I don’t know about you, but for 34 years of my existence, I was always promised a much longer lifespan than previous generations. After all, technology is rapidly advancing, and by the time I reach old age, the new 90 should be the old 50, right?
As you’re well aware, that hasn’t happened yet. Sure there are advancements in technology each and every day, but none of us are expecting to live as long as those characters in futuristic science fiction flicks.
But there are people working on it, and one of them is Celine Halioua, Founder and CEO of Cellular Longevity, Inc. Except this biotechnology company isn’t attempting to extend the life of humans. Halioua is working on developing therapies to treat aging in dogs.
That’s right, man’s best friend, whose life has always been too short for our liking, could finally be living more years with their human. When you think about it more, it makes sense. Biotech firms aren’t going to be experimenting on humans until therapies have been proven to work on other large mammals.
At the time this article was written, Cellular Longevity’s clinical-stage veterinary medicine company, Loyal, had raised $27M. As you can imagine, there is plenty of excitement around extending the lives of Fido or Bailey. But the fact that Loyal’s work is backed by decades of research on the biology of aging has investors even more thrilled.

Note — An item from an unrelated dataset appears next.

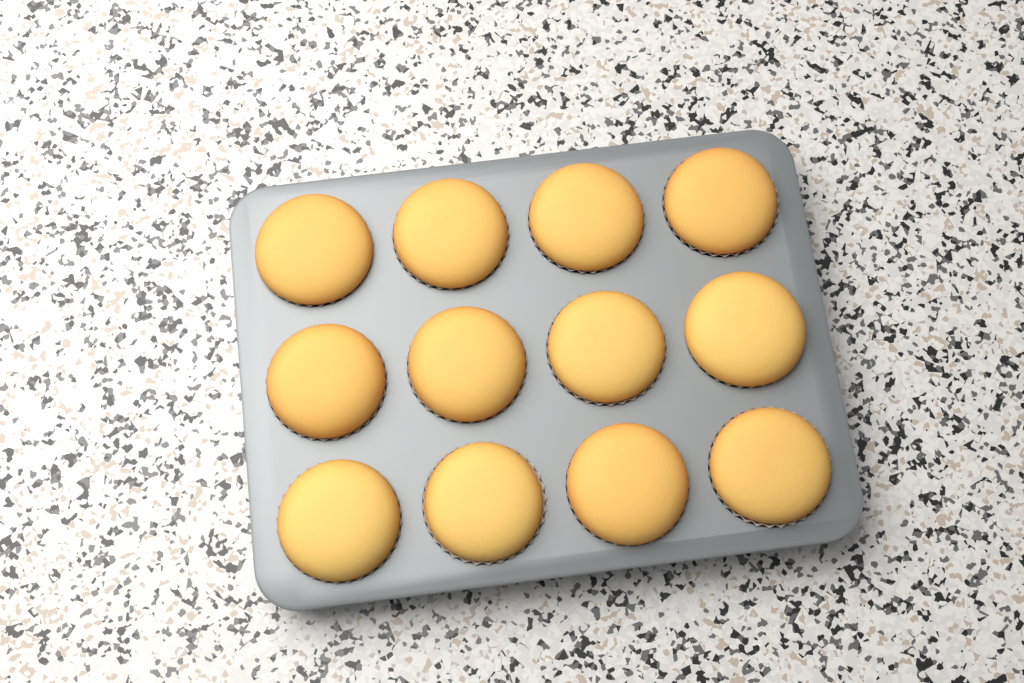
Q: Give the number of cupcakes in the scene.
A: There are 12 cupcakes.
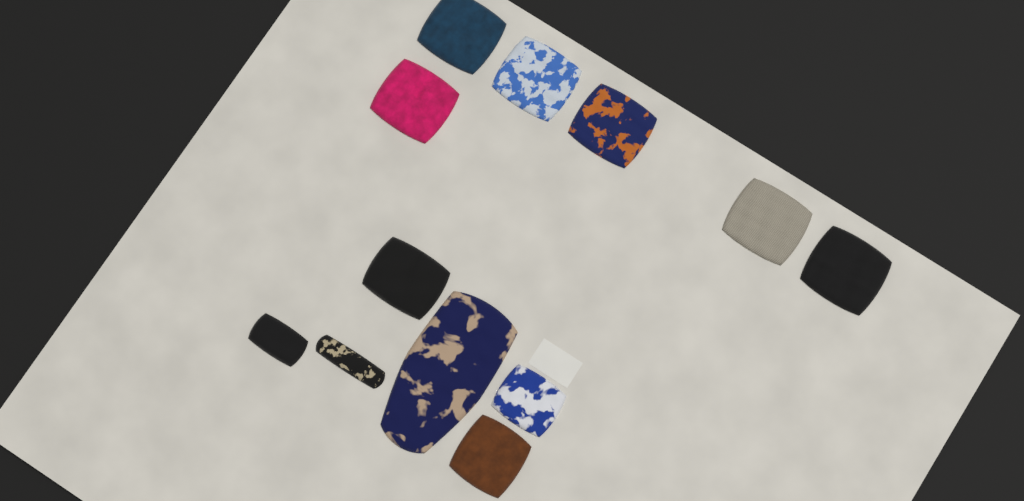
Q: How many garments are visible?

So what does Halioua expect to accomplish? First, it’s much easier and cheaper to perform clinical trials on animals than on humans, where 90% of new drugs don’t make it through. And most importantly, canine lives are much shorter than human lives, greatly shortening the time it takes to receive results.

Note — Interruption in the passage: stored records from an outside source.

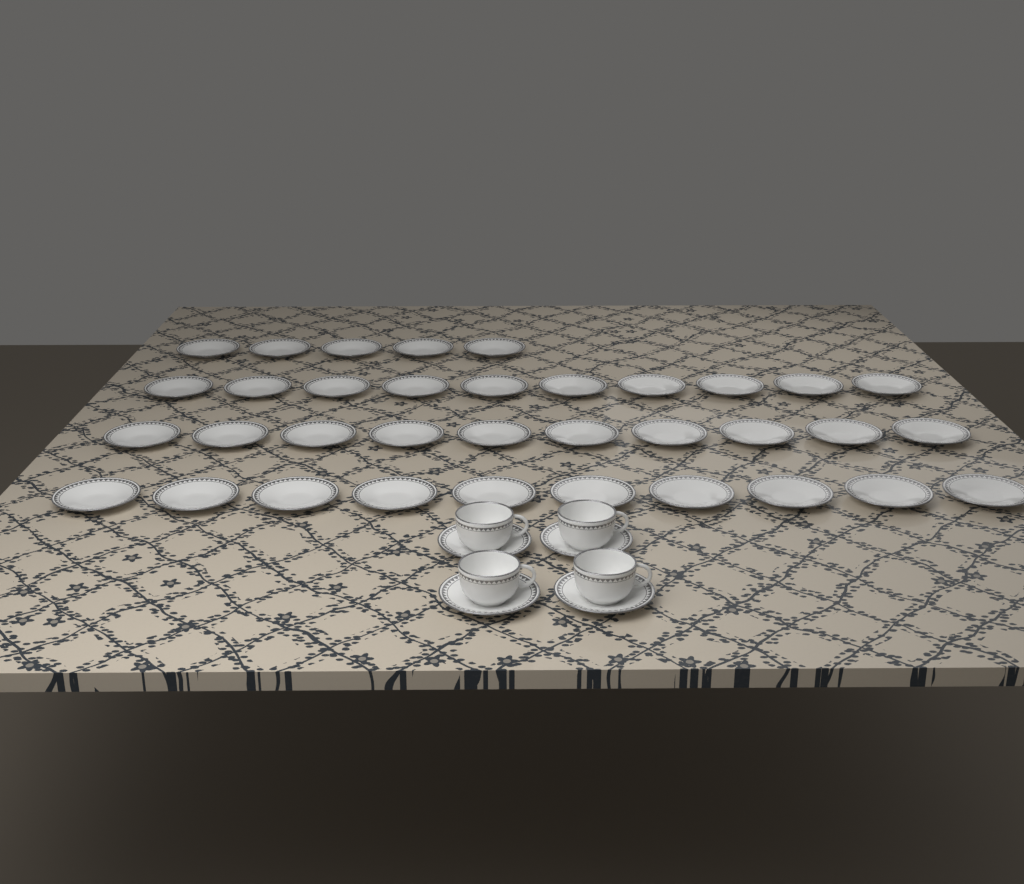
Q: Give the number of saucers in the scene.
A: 39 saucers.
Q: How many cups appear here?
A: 4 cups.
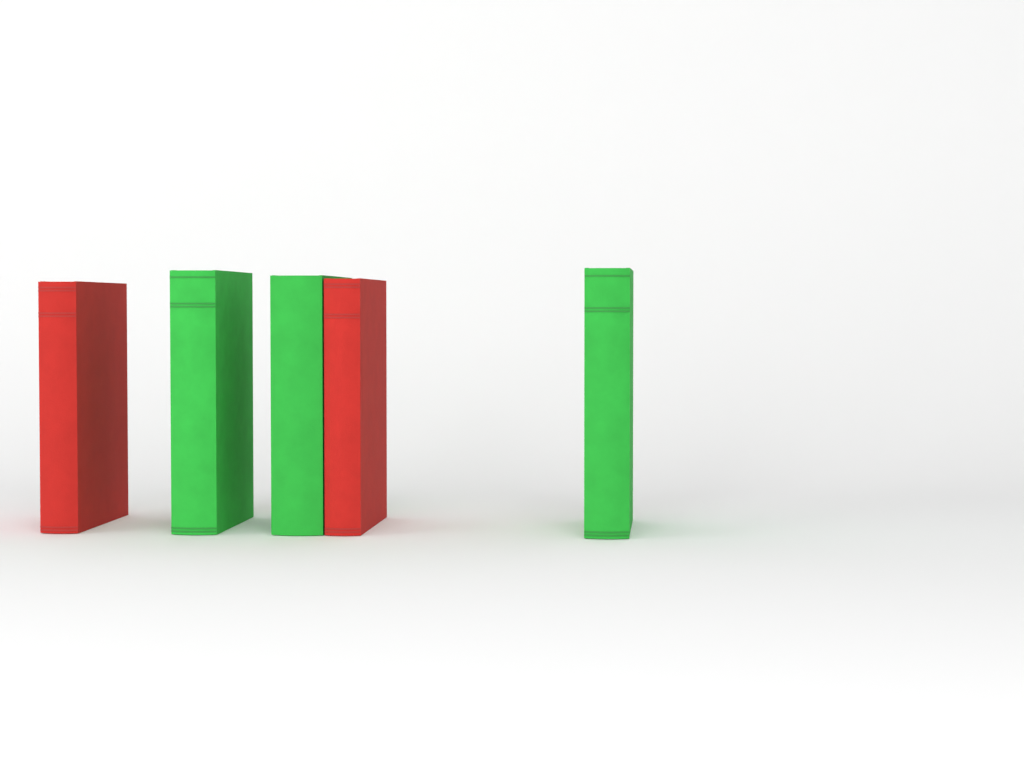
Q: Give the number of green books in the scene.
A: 3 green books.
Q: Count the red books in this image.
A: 2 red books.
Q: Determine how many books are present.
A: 5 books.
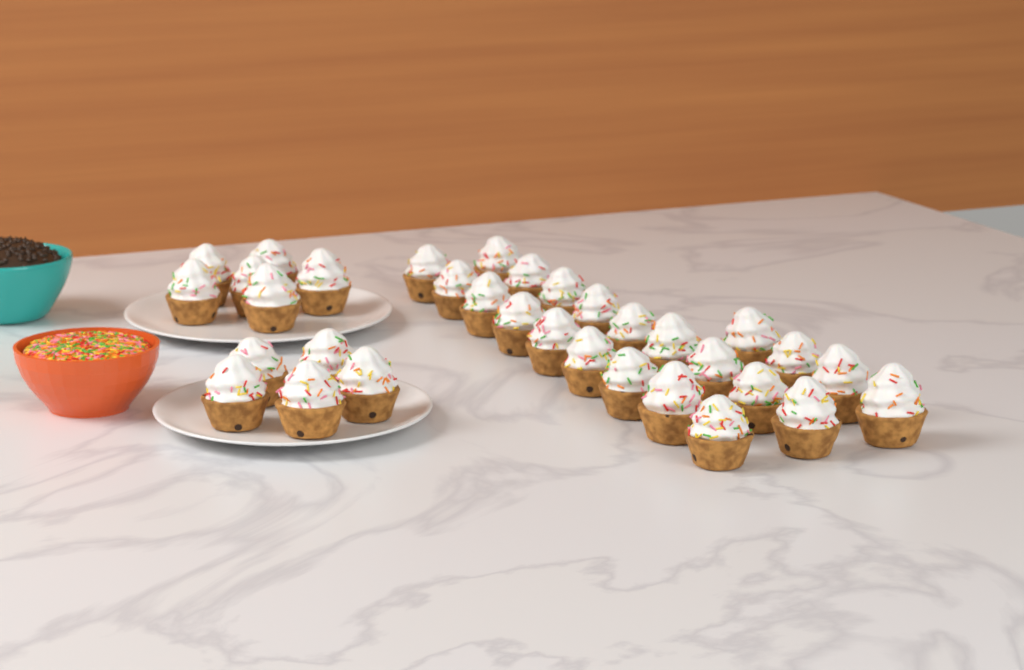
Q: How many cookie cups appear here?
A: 33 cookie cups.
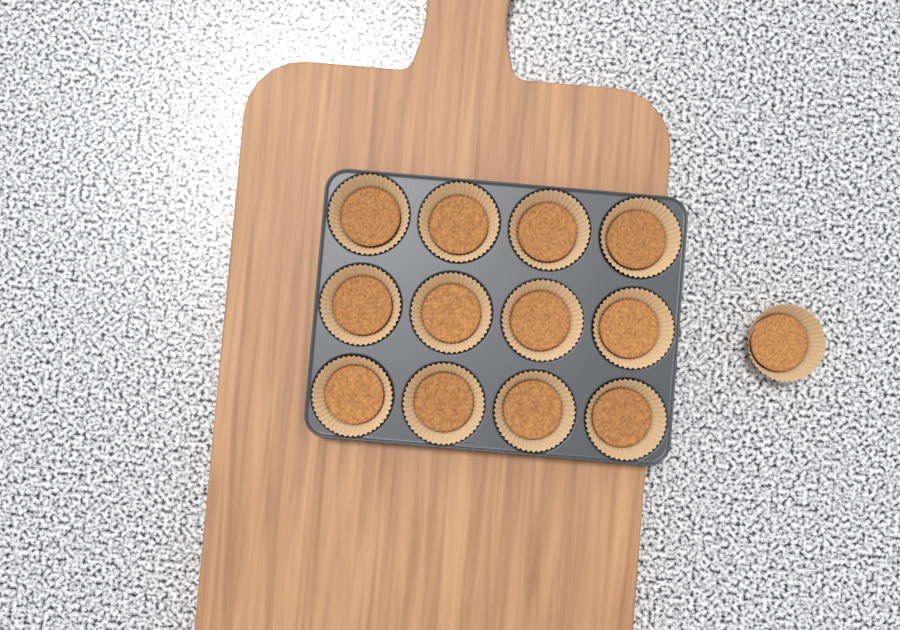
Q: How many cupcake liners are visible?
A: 13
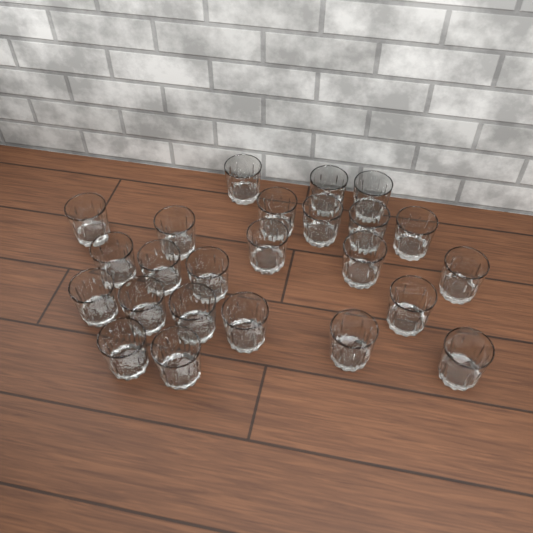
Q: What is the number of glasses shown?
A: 24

Halioua’s interest in the field of biology began at the University of Texas in the state where she was born and raised. Even though she majored in neuroscience, her interest in aging began during her sophomore year internship at the SENS Research Foundation, a leading lab in La Jolla, California, working on age-related diseases.

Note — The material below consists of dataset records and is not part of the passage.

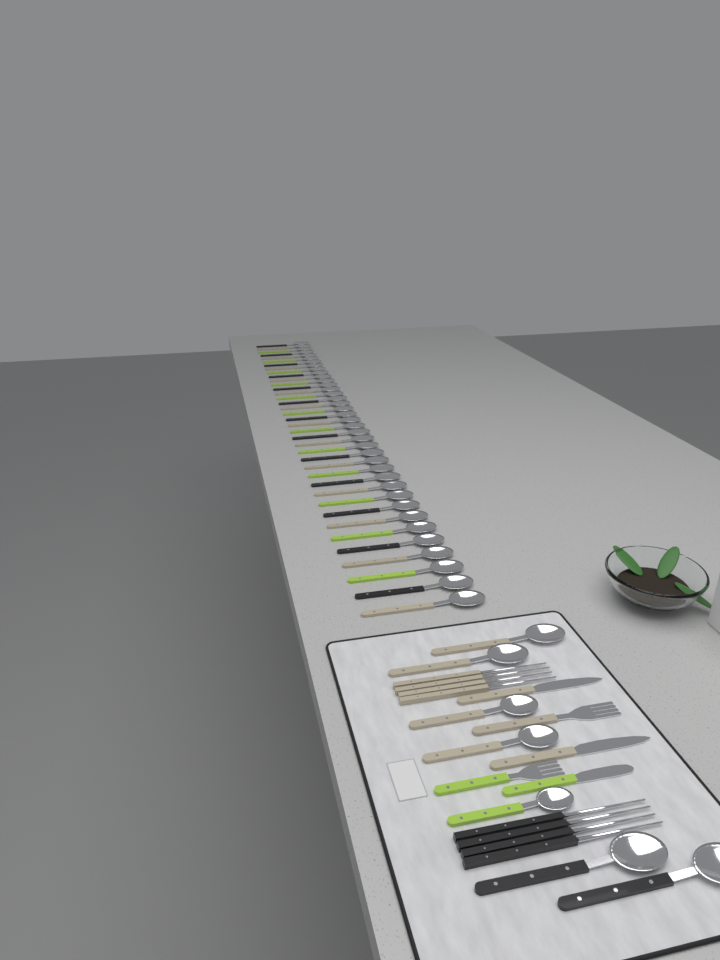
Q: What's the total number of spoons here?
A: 45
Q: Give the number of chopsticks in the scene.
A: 8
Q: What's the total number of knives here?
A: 3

Fast forward after two internships with the nonprofit, and Halioua was convinced the study of aging was the field she wanted to pursue permanently. “It just made so much sense,” she told Wired in October 2022. “I very quickly knew that this was a hundred percent where I was going to spend my life.”
After impressing an Oxford researcher involved with the SENS Research Foundation, she was offered the chance to move to the UK. That experience quickly soured after realizing that her admiration for the foundation was quickly disappearing. In the past years, she publicly outed the foundation’s co-founder and mastermind Aubrey de Grey for encouraging her to sleep with potential donors to raise more funds (an accusation Grey has denied).
In 2018, Halioua was in search of something new. She contacted a leading woman in aging treatments, the child prodigy who had enrolled in MIT at 14, Laura Deming. Deming was running a venture capital fund for age-related startups in San Francisco. After impressing Deming in a phone interview, Halioua was offered a short but impactful two-week internship at WeWork in San Francisco.
After her brief internship, Halioua was offered a job and the opportunity to simultaneously finish her Ph.D. at Oxford. But soon after, she was dealing with an investigation at the university due to a formal complaint she had filed against her supervisor regarding bullying and harassment. Overwhelmed by the investigation, her studies, and her work, she left Oxford to focus on her passion.